Given that it is possible to monitor when changes occur to the preservation archive, it is not necessary to run continual sweeps of the content held in the archive to assess whether a preservation action is needed or not. Most actions that result from a preservation policy choice can be pre-assigned to an item when it iundergoes a change of state (creation, modification, deletion, extension)
These decisions for actions (and also the auditable record of them occurring) are recorded inside the object itself and in a bid to reuse a standard rather than reinvent, this serialisation uses the iCal standard. iCal already has a proven capability to mark and schedule events and even handle reoccurring events, and to attach arbitrary information to these individual events.
For the archive to self-describe and be preservable for the longer term, it is necessary for the actions taken to be archivable in some way too. A human-readable description of the action, alongside a best-effort attempt to describe this in machine-readable terms should be archived and referenced by any event that is an instance of that action. ('best-effort' due to the underwhelming nature of the current semantics and schemas for describe these preservation processes)

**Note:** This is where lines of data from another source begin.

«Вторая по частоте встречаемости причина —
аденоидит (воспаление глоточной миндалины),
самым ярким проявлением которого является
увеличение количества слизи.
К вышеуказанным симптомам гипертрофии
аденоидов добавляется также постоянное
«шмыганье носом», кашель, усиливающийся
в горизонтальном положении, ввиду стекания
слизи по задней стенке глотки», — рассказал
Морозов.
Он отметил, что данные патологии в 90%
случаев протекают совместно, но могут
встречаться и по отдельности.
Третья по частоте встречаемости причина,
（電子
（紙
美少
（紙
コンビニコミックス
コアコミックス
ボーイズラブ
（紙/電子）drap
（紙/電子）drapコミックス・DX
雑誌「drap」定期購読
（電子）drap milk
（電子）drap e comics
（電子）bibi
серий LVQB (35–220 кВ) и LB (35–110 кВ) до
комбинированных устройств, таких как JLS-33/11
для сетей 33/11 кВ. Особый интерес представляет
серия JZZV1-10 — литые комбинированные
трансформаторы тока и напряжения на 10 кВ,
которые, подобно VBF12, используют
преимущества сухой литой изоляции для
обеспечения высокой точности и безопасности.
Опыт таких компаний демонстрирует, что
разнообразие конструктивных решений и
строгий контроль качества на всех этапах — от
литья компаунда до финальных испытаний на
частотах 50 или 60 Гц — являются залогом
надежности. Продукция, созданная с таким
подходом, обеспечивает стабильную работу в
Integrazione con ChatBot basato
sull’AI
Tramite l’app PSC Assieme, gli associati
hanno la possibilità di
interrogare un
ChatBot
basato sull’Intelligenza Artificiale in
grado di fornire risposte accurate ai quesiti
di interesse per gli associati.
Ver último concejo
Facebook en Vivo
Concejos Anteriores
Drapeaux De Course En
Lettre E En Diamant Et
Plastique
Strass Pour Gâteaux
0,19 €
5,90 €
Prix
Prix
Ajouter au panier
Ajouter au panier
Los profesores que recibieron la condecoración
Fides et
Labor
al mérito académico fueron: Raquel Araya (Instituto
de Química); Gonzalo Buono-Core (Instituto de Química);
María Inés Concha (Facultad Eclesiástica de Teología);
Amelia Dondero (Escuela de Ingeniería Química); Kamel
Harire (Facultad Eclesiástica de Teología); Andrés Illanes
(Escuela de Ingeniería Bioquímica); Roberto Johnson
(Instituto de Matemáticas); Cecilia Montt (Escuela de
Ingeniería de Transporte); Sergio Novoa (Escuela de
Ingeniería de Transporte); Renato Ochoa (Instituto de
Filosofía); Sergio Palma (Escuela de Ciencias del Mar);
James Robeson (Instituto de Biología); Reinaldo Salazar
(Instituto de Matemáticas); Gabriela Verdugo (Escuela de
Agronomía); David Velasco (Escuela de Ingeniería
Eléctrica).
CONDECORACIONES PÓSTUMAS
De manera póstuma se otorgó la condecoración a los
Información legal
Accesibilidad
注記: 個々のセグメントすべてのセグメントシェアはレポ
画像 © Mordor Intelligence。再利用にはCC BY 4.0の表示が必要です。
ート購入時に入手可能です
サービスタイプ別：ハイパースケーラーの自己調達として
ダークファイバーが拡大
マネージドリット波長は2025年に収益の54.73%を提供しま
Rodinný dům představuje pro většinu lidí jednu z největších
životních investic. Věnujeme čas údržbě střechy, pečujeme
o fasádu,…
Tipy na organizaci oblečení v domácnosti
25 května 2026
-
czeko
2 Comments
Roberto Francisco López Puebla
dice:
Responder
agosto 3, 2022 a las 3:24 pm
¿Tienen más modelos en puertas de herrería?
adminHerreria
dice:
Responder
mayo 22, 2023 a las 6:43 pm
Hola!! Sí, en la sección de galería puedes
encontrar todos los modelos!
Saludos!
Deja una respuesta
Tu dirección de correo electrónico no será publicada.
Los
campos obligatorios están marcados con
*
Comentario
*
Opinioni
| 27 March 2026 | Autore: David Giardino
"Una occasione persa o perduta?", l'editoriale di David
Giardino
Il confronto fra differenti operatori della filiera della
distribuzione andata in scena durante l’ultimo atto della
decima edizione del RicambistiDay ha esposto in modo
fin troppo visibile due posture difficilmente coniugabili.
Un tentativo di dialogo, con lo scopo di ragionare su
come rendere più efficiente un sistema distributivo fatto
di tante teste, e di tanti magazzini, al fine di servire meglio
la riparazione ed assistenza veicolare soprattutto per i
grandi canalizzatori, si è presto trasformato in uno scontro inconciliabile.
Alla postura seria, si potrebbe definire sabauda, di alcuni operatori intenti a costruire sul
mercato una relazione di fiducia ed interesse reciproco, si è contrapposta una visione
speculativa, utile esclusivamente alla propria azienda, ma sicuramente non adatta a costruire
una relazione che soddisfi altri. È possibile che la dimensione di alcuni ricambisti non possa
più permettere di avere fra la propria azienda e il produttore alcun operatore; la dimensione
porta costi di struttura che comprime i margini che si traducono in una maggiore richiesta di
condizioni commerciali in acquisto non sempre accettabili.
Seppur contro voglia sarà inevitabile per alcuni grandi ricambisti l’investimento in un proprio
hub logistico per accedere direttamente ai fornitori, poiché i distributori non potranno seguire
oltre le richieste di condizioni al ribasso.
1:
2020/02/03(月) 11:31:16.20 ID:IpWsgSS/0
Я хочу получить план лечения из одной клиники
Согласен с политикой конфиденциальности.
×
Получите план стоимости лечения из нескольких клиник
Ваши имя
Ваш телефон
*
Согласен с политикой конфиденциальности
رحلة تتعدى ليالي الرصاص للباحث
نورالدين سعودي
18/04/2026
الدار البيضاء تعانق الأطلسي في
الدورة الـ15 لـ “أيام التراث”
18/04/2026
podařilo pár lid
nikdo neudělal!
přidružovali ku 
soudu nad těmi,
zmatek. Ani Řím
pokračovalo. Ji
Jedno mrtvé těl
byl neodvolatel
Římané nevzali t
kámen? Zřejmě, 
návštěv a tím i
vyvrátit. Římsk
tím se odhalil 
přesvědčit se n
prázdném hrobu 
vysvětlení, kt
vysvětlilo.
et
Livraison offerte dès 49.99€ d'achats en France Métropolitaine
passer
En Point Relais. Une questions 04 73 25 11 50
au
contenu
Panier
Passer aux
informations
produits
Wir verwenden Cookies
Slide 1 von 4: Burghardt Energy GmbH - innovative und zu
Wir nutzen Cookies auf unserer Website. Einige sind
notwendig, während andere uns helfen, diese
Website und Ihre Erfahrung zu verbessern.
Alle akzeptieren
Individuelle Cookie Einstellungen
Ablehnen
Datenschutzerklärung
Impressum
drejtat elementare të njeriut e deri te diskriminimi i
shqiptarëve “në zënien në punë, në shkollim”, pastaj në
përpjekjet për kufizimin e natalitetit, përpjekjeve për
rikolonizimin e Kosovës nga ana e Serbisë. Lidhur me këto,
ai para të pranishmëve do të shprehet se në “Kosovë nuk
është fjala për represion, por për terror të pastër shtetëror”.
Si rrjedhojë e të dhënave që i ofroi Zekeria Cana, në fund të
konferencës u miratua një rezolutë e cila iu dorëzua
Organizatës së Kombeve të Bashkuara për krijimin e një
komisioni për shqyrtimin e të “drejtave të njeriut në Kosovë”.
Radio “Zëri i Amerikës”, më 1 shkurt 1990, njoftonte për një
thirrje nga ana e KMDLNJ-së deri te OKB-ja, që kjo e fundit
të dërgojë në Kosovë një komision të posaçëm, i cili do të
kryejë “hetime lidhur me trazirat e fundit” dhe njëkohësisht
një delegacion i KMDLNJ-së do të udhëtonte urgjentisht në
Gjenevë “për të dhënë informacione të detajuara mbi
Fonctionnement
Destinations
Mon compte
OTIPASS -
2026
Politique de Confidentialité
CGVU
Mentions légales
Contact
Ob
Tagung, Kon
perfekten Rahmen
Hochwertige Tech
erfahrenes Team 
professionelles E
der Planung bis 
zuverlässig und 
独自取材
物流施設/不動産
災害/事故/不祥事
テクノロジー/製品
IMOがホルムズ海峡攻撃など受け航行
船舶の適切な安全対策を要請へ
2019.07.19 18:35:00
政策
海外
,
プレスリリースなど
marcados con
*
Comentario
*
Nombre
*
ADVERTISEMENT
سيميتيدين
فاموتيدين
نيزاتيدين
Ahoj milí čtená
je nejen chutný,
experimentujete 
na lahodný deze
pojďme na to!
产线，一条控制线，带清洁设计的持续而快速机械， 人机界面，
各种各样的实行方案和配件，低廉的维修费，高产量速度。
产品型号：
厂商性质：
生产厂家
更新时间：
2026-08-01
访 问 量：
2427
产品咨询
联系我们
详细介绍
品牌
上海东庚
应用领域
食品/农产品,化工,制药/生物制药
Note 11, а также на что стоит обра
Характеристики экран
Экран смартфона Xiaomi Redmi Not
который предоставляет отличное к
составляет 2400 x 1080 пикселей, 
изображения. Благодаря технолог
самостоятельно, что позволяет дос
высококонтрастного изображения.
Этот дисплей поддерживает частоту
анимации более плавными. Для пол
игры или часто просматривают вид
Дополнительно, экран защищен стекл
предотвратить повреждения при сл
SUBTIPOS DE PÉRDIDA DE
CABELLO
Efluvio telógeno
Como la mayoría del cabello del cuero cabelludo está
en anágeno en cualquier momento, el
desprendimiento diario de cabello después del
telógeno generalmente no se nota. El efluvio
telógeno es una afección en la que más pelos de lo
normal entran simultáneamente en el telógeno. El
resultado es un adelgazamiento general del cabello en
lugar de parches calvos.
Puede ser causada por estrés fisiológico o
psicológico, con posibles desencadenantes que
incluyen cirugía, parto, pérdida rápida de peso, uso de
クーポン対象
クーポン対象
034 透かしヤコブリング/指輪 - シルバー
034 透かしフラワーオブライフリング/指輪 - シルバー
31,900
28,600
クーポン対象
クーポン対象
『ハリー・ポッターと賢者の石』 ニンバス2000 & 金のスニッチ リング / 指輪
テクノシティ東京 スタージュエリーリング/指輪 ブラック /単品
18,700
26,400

In the Oxford system, an iCal calendar implementation called Darwin Calendar server was initially used to provide a queriable index of the preservation actions, along with a report of what events needed to be queued to be performed on a given day. These actions are queued in the short-term job queues (technically, being held in persistent AMQP queues) for later processing. However, the various iCal server implementations were not lightweight nor stable enough to be easily reused so from this point on, simple indexes are created as needed and retained from the serialised iCal to be used in its stead.
Preservation actions such as scanning (virii, file-format, etc) are not the only systems to benefit from monitoring the state of an item. Text- and data-mining and analysis, indexing for search indices, dissemination copy production, and so on are all actions that can be driven and kept in line with the content in this way. For example, it is likely that the indices will be altered or benefit from refreshing on a periodic basis and the event of last-indexing can be included in this iCal file as a VJOURNAL event.
NB no effort has been made to intertwine the iCal-serialised information with the packaging standard used, as this is heavily expected to both take considerable time and effort, and also severely limit our ability to reuse or migrate content from this packaging standard to a later, newer format. It is being stored as a separate Fedora datastream within the same object it describes, and is registered to be an iCal file containing preservation event information using information stored in the internal RDF manifest.